La guerre s'est durcie après l'arrivée de de Gaulle au pouvoir
"La guerre d'indépendance a par ailleurs constitué ce que les spécialistes appellent un +conflit asymétrique+" où la population joue un rôle prépondérant" a constaté l'universitaire, expliquant que de ce fait, dans ce type de conflit, les exactions commises contre la population sont d'autant plus importantes, mais cela "ne peut en aucune manière les justifier quel que soit le camp auquel ces populations appartiennent, si tant est qu'elles appartiennent à l'un des camps en présence".
"La guerre est une affaire de combattants, pas de civils", a-t-il martelé.
Pour l'historienne et chercheuse à l'Institut d'histoire du temps présent (CNRS), Malika Rahal, la thèse selon laquelle la France aurait "offert" son indépendance à l'Algérie, est plutôt une "idée reçue, rapidement dite par ceux qui veulent dénoncer de Gaulle, pour avoir +abandonné+ l'Algérie".
"Elle se placerait donc plutôt dans un contexte français que comme une critique du FLN et du combat pour l'indépendance algérienne", a-t-elle analysé, signalant que le temps mis entre l'arrivée du général de Gaulle au pouvoir, en 1958, et la conclusion des accords d'Evian, en 1962, "révèle au contraire que même l'acceptation de la nécessité de négocier a été, côté français, une chose difficile".
L'auteure d'"Ali Boumendjel, une affaire française, une histoire algérienne" (Belles Lettres, 2010, et Barzakh, 2011), cite par ailleurs les témoignages de combattants de l'ALN qui concordent, selon elle, pour indiquer que la guerre s'est considérablement durcie après l'arrivée de de Gaulle au pouvoir.

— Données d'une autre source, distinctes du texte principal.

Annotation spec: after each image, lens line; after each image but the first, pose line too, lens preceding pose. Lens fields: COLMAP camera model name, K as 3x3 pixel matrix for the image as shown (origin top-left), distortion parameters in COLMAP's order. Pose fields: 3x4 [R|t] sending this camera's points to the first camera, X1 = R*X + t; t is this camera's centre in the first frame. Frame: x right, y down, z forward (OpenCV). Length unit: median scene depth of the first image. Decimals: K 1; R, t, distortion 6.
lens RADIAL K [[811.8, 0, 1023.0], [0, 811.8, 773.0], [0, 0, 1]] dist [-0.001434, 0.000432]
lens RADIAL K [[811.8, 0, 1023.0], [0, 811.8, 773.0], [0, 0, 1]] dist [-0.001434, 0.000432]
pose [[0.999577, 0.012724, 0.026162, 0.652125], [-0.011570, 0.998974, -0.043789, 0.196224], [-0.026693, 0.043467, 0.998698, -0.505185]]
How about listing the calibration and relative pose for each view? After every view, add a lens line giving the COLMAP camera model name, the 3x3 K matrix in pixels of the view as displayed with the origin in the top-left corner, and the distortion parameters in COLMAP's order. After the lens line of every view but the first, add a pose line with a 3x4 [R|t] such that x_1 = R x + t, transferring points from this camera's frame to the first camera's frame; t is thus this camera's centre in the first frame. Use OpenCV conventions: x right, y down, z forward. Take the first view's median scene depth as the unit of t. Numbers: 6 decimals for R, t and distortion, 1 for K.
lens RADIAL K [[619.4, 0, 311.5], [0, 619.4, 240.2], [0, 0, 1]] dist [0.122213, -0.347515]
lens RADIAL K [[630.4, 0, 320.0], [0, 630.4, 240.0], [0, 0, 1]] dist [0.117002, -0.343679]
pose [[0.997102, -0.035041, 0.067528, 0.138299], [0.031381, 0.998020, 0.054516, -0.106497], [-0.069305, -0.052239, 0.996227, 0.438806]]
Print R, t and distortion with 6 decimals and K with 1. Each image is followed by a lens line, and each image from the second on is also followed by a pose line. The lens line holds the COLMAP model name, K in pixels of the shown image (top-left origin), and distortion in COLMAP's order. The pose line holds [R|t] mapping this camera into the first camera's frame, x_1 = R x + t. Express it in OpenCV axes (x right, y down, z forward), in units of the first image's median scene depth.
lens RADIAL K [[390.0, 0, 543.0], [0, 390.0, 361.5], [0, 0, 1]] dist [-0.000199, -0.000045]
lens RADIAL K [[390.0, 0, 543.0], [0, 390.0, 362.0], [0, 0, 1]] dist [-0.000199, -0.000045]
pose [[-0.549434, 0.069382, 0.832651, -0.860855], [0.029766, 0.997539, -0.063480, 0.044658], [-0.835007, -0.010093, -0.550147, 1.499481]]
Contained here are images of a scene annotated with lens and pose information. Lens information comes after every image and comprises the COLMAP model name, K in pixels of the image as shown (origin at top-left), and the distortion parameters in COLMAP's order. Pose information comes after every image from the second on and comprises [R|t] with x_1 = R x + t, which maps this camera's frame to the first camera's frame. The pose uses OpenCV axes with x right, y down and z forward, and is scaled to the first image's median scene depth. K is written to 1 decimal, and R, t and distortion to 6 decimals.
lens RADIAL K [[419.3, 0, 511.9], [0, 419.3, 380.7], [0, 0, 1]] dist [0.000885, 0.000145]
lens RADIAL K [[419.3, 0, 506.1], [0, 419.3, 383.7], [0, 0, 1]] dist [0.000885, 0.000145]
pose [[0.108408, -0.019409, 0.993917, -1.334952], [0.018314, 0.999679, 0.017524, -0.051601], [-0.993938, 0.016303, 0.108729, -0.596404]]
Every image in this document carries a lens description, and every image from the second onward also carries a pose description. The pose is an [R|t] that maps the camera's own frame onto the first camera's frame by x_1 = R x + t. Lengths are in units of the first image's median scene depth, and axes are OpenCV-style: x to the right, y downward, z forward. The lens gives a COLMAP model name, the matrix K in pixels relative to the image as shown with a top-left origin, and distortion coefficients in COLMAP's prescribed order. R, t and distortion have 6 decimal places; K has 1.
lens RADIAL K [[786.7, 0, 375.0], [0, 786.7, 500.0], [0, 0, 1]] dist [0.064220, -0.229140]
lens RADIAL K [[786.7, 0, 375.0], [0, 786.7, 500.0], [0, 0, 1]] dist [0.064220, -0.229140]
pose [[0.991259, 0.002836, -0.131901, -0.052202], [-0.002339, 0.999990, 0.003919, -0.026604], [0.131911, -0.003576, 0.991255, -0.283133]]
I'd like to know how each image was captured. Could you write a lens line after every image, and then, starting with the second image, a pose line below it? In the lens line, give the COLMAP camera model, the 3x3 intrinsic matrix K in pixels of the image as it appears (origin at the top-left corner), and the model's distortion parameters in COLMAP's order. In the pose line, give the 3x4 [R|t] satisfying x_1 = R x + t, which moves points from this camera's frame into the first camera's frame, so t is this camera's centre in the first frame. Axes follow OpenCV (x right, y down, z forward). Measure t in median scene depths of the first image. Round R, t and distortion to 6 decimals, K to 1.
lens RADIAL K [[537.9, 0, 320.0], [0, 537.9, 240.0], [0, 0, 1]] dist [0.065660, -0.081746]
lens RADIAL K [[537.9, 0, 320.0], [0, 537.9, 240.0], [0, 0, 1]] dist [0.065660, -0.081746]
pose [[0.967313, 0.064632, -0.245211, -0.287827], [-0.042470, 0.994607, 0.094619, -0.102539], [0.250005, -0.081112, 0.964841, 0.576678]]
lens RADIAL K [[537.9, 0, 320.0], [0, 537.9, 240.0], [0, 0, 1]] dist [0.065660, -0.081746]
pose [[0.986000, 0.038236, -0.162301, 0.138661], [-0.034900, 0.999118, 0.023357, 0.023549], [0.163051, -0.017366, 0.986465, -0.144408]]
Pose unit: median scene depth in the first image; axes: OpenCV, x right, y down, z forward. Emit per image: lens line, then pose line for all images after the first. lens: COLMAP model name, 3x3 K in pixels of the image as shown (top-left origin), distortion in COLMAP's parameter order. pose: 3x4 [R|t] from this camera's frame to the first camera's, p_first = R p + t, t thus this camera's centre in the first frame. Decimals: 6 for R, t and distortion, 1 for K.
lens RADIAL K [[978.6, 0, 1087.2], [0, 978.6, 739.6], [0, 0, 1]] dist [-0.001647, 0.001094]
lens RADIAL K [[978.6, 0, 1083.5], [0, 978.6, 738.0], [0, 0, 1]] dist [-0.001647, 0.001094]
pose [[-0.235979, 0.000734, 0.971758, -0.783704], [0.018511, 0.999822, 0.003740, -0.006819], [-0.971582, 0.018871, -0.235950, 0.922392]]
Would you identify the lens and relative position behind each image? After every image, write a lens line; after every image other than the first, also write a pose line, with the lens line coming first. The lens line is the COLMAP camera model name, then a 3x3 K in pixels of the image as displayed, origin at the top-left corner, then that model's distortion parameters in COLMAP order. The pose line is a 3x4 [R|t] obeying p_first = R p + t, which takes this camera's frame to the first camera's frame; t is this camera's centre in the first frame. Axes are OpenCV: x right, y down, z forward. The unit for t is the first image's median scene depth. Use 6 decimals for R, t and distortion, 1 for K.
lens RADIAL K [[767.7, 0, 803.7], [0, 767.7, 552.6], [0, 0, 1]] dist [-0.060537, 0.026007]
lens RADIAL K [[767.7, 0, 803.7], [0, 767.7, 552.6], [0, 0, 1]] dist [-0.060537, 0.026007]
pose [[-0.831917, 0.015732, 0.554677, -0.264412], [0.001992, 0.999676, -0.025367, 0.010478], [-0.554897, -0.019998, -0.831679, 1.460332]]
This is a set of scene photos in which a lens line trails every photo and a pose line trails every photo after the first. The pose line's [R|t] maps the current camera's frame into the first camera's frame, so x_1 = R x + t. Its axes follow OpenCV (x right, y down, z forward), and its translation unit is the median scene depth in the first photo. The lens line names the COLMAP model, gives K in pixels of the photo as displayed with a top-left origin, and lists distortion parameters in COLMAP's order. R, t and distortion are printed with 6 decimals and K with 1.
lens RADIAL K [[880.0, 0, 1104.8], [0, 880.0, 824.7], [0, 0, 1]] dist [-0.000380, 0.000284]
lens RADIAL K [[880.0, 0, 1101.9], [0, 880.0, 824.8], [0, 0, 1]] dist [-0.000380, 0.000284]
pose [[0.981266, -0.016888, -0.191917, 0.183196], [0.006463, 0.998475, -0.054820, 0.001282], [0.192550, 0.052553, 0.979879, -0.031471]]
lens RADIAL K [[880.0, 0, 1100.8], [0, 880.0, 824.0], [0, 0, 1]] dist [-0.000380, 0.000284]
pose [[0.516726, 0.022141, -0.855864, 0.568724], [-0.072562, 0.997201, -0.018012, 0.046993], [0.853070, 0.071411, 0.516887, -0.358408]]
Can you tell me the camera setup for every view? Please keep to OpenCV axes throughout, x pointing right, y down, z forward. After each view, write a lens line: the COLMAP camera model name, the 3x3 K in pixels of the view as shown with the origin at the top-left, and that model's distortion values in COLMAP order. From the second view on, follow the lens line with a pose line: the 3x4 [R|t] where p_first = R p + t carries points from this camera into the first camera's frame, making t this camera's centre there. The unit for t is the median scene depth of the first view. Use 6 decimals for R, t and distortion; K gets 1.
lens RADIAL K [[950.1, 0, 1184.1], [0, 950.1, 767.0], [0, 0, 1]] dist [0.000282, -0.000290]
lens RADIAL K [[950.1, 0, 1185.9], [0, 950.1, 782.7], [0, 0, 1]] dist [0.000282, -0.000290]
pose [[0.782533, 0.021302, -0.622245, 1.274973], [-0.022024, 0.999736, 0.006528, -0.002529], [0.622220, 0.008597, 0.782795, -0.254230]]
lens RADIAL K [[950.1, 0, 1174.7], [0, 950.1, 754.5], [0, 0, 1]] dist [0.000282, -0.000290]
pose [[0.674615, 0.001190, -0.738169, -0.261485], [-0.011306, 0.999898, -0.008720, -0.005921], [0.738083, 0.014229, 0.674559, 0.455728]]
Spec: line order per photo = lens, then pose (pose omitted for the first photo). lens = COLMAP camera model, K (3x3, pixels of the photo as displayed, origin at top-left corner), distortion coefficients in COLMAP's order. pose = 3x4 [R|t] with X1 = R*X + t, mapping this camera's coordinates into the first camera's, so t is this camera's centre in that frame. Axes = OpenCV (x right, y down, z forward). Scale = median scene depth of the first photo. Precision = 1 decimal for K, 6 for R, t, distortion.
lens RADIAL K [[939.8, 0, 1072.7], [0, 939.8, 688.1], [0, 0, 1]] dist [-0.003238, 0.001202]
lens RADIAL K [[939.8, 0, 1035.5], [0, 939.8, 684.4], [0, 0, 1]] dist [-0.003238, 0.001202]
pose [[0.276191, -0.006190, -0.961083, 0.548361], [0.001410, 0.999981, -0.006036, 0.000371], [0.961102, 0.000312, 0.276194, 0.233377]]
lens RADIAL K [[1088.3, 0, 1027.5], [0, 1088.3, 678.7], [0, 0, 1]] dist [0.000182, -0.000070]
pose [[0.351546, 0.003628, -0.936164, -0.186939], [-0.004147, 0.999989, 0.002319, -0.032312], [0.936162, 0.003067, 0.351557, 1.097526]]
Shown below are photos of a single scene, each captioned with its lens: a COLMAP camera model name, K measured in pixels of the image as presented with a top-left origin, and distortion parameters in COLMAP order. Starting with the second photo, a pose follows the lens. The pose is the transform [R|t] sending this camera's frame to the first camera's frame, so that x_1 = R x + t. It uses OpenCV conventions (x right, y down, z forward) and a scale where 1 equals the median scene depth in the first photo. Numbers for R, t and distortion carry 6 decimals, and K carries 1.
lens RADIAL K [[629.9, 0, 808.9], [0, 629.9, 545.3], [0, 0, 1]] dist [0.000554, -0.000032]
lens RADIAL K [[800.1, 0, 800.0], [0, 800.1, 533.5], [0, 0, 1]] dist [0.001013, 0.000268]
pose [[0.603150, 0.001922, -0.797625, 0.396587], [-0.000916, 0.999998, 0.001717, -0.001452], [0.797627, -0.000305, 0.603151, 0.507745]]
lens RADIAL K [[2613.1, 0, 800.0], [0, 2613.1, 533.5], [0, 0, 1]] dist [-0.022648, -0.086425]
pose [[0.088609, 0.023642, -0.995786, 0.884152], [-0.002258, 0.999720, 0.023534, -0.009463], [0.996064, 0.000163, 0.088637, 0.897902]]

"C'est durant cette période qu'ont été lancées certaines des plus grandes opérations de la guerre : le plan Challe, les opérations Jumelles ou Pierres précieuses notamment", a-t-elle rappelé, affirmant que le gouvernement français n'était donc pas dans une position de retrait, d'abandon ou de mollesse.
L'Algérie a recouvré son indépendance le 5 juillet 1962, après une colonisation française de 132 ans, presque jour pour jour, et une âpre lutte de libération (1954-1962) qui a abouti à la signature des accords d'Evian en mars 1962 et un référendum d'autodétermination en juillet de la même année.